Questo disco ha un attacco risoluto e punkeggiante, una parte centrale variegata ed eccelsa con i quattro o cinque brani migliori, un epilogo rarefatto e psichedelico. Grande varietà quindi, anche perché da questo disco in poi tutti e cinque i musicisti del gruppo collaboreranno alle musiche mentre i testi restano quasi tutti appannaggio del cantante Eddie Vedder e oscillano, al solito, fra dura protesta politica, amara denuncia di difficoltà nei rapporti affettivi e, per quanto riguarda quelli più ermetici, non si sa bene cos’altro.
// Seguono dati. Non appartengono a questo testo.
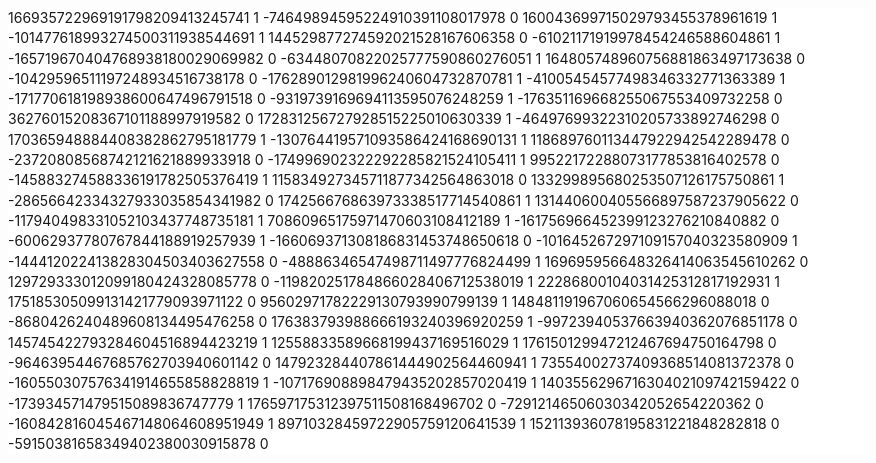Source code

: 166935722969191798209413245741 1
-74649894595224910391108017978 0
160043699715029793455378961619 1
-101477618993274500311938544691 1
144529877274592021528167606358 0
-61021171919978454246588604861 1
-165719670404768938180029069982 0
-63448070822025777590860276051 1
164805748960756881863497173638 0
-10429596511197248934516738178 0
-176289012981996240604732870781 1
-41005454577498346332771363389 1
-171770618198938600647496791518 0
-9319739169694113595076248259 1
-176351169668255067553409732258 0
36276015208367101188997919582 0
172831256727928515225010630339 1
-46497699322310205733892746298 0
170365948884408382862795181779 1
-130764419571093586424168690131 1
118689760113447922942542289478 0
-23720808568742121621889933918 0
-174996902322292285821524105411 1
99522172288073177853816402578 0
-145883274588336191782505376419 1
115834927345711877342564863018 0
133299895680253507126175750861 1
-28656642334327933035854341982 0
174256676863973338517714540861 1
131440600405566897587237905622 0
-117940498331052103437748735181 1
70860965175971470603108412189 1
-161756966452399123276210840882 0
-60062937780767844188919257939 1
-166069371308186831453748650618 0
-101645267297109157040323580909 1
-144412022413828304503403627558 0
-48886346547498711497776824499 1
169695956648326414063545610262 0
129729333012099180424328085778 0
-119820251784866028406712538019 1
22286800104031425312817192931 1
175185305099131421779093971122 0
95602971782229130793990799139 1
148481191967060654566296088018 0
-8680426240489608134495476258 0
176383793988666193240396920259 1
-99723940537663940362076851178 0
145745422793284604516894423219 1
12558833589668199437169516029 1
176150129947212467694750164798 0
-96463954467685762703940601142 0
147923284407861444902564460941 1
73554002737409368514081372378 0
-160550307576341914655858828819 1
-107176908898479435202857020419 1
140355629671630402109742159422 0
-173934571479515089836747779 1
176597175312397511508168496702 0
-72912146506030342052654220362 0
-160842816045467148064608951949 1
89710328459722905759120641539 1
152113936078195831221848282818 0
-59150381658349402380030915878 0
Onore ai Pearl Jam la cui umiltà, volontà di mantenere sempre i piedi per terra, indipendenza e rispetto per se stessi e per gli altri sono unici ed esemplari nel business musicale, almeno ai livelli che loro competono di notorietà e successo. Tutt’altro che depressi come l’iconografia grunge da loro ben presto smentita vorrebbe, sono per fortuna sanamente incazzati con chi fa il bello e il cattivo tempo in America ed soprattutto intraprendenti nello sfruttare la notorietà ed il palco per lanciare critiche ed iniziative politiche a getto continuo. L’enorme ed istantaneo successo iniziale è stato da loro nobilmente sfruttato per svincolarsi da qualsiasi condizionamento, fare quello che si sentivano di fare, suonare quello che decidevano di suonare. Hanno “pagato” per questo, con un proseguo di carriera dai risultati molto meno pirotecnici, comunque sostanziosi e gratificanti:  massimo rispetto per questi uomini.
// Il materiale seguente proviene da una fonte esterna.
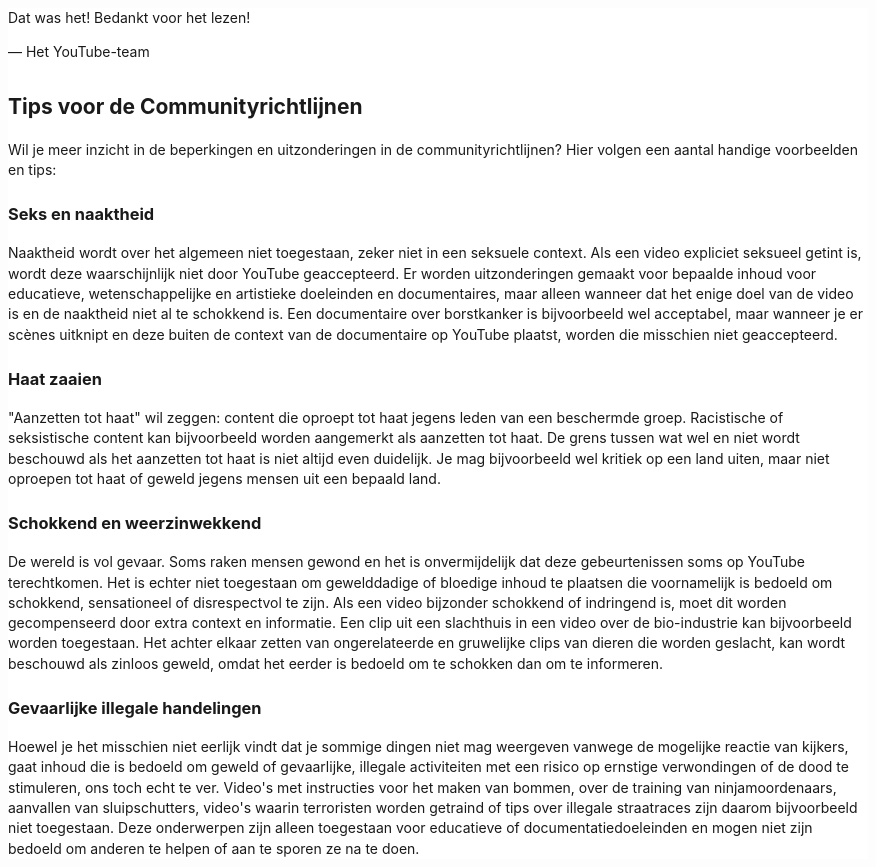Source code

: 
Dat was het! Bedankt voor het lezen!


— Het YouTube-team


  

## Tips voor de Communityrichtlijnen


Wil je meer inzicht in de beperkingen en uitzonderingen in de communityrichtlijnen? Hier volgen een aantal handige voorbeelden en tips:



### Seks en naaktheid


Naaktheid wordt over het algemeen niet toegestaan, zeker niet in een seksuele context. Als een video expliciet seksueel getint is, wordt deze waarschijnlijk niet door YouTube geaccepteerd. Er worden uitzonderingen gemaakt voor bepaalde inhoud voor educatieve, wetenschappelijke en artistieke doeleinden en documentaires, maar alleen wanneer dat het enige doel van de video is en de naaktheid niet al te schokkend is. Een documentaire over borstkanker is bijvoorbeeld wel acceptabel, maar wanneer je er scènes uitknipt en deze buiten de context van de documentaire op YouTube plaatst, worden die misschien niet geaccepteerd.




### Haat zaaien


"Aanzetten tot haat" wil zeggen: content die oproept tot haat jegens leden van een beschermde groep. Racistische of seksistische content kan bijvoorbeeld worden aangemerkt als aanzetten tot haat. De grens tussen wat wel en niet wordt beschouwd als het aanzetten tot haat is niet altijd even duidelijk. Je mag bijvoorbeeld wel kritiek op een land uiten, maar niet oproepen tot haat of geweld jegens mensen uit een bepaald land.




### Schokkend en weerzinwekkend


De wereld is vol gevaar. Soms raken mensen gewond en het is onvermijdelijk dat deze gebeurtenissen soms op YouTube terechtkomen. Het is echter niet toegestaan om gewelddadige of bloedige inhoud te plaatsen die voornamelijk is bedoeld om schokkend, sensationeel of disrespectvol te zijn. Als een video bijzonder schokkend of indringend is, moet dit worden gecompenseerd door extra context en informatie. Een clip uit een slachthuis in een video over de bio-industrie kan bijvoorbeeld worden toegestaan. Het achter elkaar zetten van ongerelateerde en gruwelijke clips van dieren die worden geslacht, kan wordt beschouwd als zinloos geweld, omdat het eerder is bedoeld om te schokken dan om te informeren.




### Gevaarlijke illegale handelingen


Hoewel je het misschien niet eerlijk vindt dat je sommige dingen niet mag weergeven vanwege de mogelijke reactie van kijkers, gaat inhoud die is bedoeld om geweld of gevaarlijke, illegale activiteiten met een risico op ernstige verwondingen of de dood te stimuleren, ons toch echt te ver. Video's met instructies voor het maken van bommen, over de training van ninjamoordenaars, aanvallen van sluipschutters, video's waarin terroristen worden getraind of tips over illegale straatraces zijn daarom bijvoorbeeld niet toegestaan. Deze onderwerpen zijn alleen toegestaan voor educatieve of documentatiedoeleinden en mogen niet zijn bedoeld om anderen te helpen of aan te sporen ze na te doen.
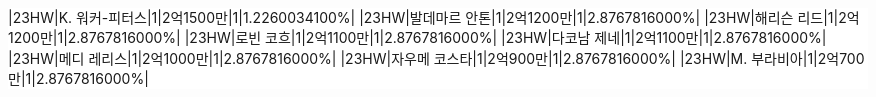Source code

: |23HW|K. 워커-피터스|1|2억1500만|1|1.2260034100%|
|23HW|발데마르 안톤|1|2억1200만|1|2.8767816000%|
|23HW|해리슨 리드|1|2억1200만|1|2.8767816000%|
|23HW|로빈 코흐|1|2억1100만|1|2.8767816000%|
|23HW|다코남 제네|1|2억1100만|1|2.8767816000%|
|23HW|메디 레리스|1|2억1000만|1|2.8767816000%|
|23HW|자우메 코스타|1|2억900만|1|2.8767816000%|
|23HW|M. 부라비아|1|2억700만|1|2.8767816000%|
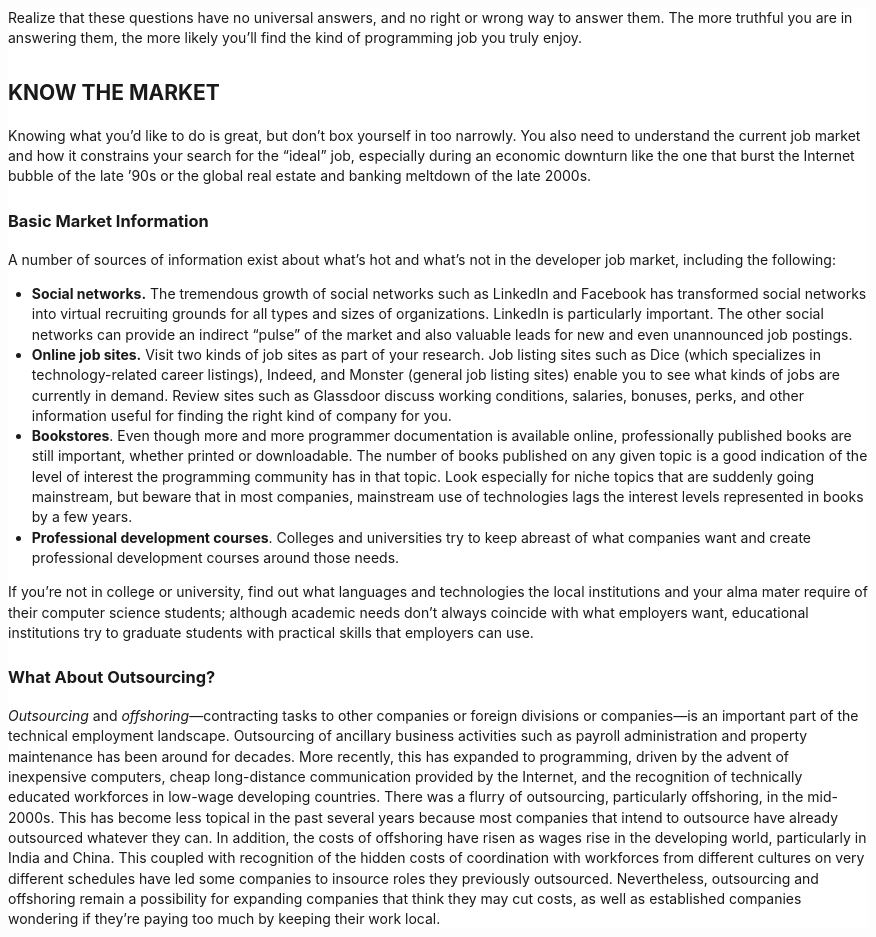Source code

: Realize that these questions have no universal answers, and no right or wrong way to answer them. The more truthful you are in answering them, the more likely you’ll find the kind of programming job you truly enjoy.

## KNOW THE MARKET

Knowing what you’d like to do is great, but don’t box yourself in too narrowly. You also need to understand the current job market and how it constrains your search for the “ideal” job, especially during an economic downturn like the one that burst the Internet bubble of the late ’90s or the global real estate and banking meltdown of the late 2000s.

### Basic Market Information

A number of sources of information exist about what’s hot and what’s not in the developer job market, including the following:

-   **Social networks.** The tremendous growth of social networks such as LinkedIn and Facebook has transformed social networks into virtual recruiting grounds for all types and sizes of organizations. LinkedIn is particularly important. The other social networks can provide an indirect “pulse” of the market and also valuable leads for new and even unannounced job postings.
-   **Online job sites.** Visit two kinds of job sites as part of your research. Job listing sites such as Dice (which specializes in technology-related career listings), Indeed, and Monster (general job listing sites) enable you to see what kinds of jobs are currently in demand. Review sites such as Glassdoor discuss working conditions, salaries, bonuses, perks, and other information useful for finding the right kind of company for you.
-   **Bookstores**. Even though more and more programmer documentation is available online, professionally published books are still important, whether printed or downloadable. The number of books published on any given topic is a good indication of the level of interest the programming community has in that topic. Look especially for niche topics that are suddenly going mainstream, but beware that in most companies, mainstream use of technologies lags the interest levels represented in books by a few years.
-   **Professional development courses**. Colleges and universities try to keep abreast of what companies want and create professional development courses around those needs.

If you’re not in college or university, find out what languages and technologies the local institutions and your alma mater require of their computer science students; although academic needs don’t always coincide with what employers want, educational institutions try to graduate students with practical skills that employers can use.

### What About Outsourcing?

_Outsourcing_ and _offshoring_—contracting tasks to other companies or foreign divisions or companies—is an important part of the technical employment landscape. Outsourcing of ancillary business activities such as payroll administration and property maintenance has been around for decades. More recently, this has expanded to programming, driven by the advent of inexpensive computers, cheap long-distance communication provided by the Internet, and the recognition of technically educated workforces in low-wage developing countries. There was a flurry of outsourcing, particularly offshoring, in the mid-2000s. This has become less topical in the past several years because most companies that intend to outsource have already outsourced whatever they can. In addition, the costs of offshoring have risen as wages rise in the developing world, particularly in India and China. This coupled with recognition of the hidden costs of coordination with workforces from different cultures on very different schedules have led some companies to insource roles they previously outsourced. Nevertheless, outsourcing and offshoring remain a possibility for expanding companies that think they may cut costs, as well as established companies wondering if they’re paying too much by keeping their work local.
Tornando alla musica, la mia personale reazione davanti alle loro opere, “Binaural” ancor di più che altre, è che tendo ad amare perdutamente tre, quattro, cinque delle cose ivi contenute, facendo invece tranquillamente a meno di tutto il resto. Resto indifferente ad esempio a tutte quelle schegge tardo punk (la triade d’esordio “Breakerfall”, “God’s Dice” e “Evacuation” e la ritmicamente faticosa “Grievance”) se non nelle occasionali, brevi e spesso geniali aperture melodiche che contengono (in genere nel ponte). Mi gusto poi, anche se moderatamente, le sortite del gruppo nell’hard rock assai temperamentale ma anche con una certa dose di anonimato, o meglio di appoggio a certi miti come Zeppelin e Who (è il caso di “Of The Girl” e “Rival”) oppure le uscite del cantante Vedder sul versante più intimista e malinconico (“Soon Forget”), alla lunga stancanti.

Ma mi riempio di fervida ammirazione quando le casse dello stereo mi rimandano passaggi melodico/armonici ispiratissimi, conditi magari da interpretazioni col cuore in mano di Vedder capaci di sciogliere anche il marmo. Le ciliegine su questa torta Pearl Jam si chiamano “Light Years” e “Thin Air” mid-tempos lirici e melodicamente eccelsi, con la voce accorata di Vedder che gioca mirabilmente ai limiti inferiori della sua estensione, ed emoziona tantissimo. Altre due perle sono “Nothing As It Seems”, una dark ballad nella quale la Gibson Les Paul di Mike McCarthy, condita di pedale wah wah, stampa  note pingui e sostanziose, ed “Insignificance”, capolavoro dell’album e fra le cose migliori dei Pearl Jam, intensissima come solo loro sanno fare con una strofa che si carica nel riffone cadenzato del ponte e poi deflagra nel bellissimo ritornello, in un picco melodico da maestri,  coinvolgente.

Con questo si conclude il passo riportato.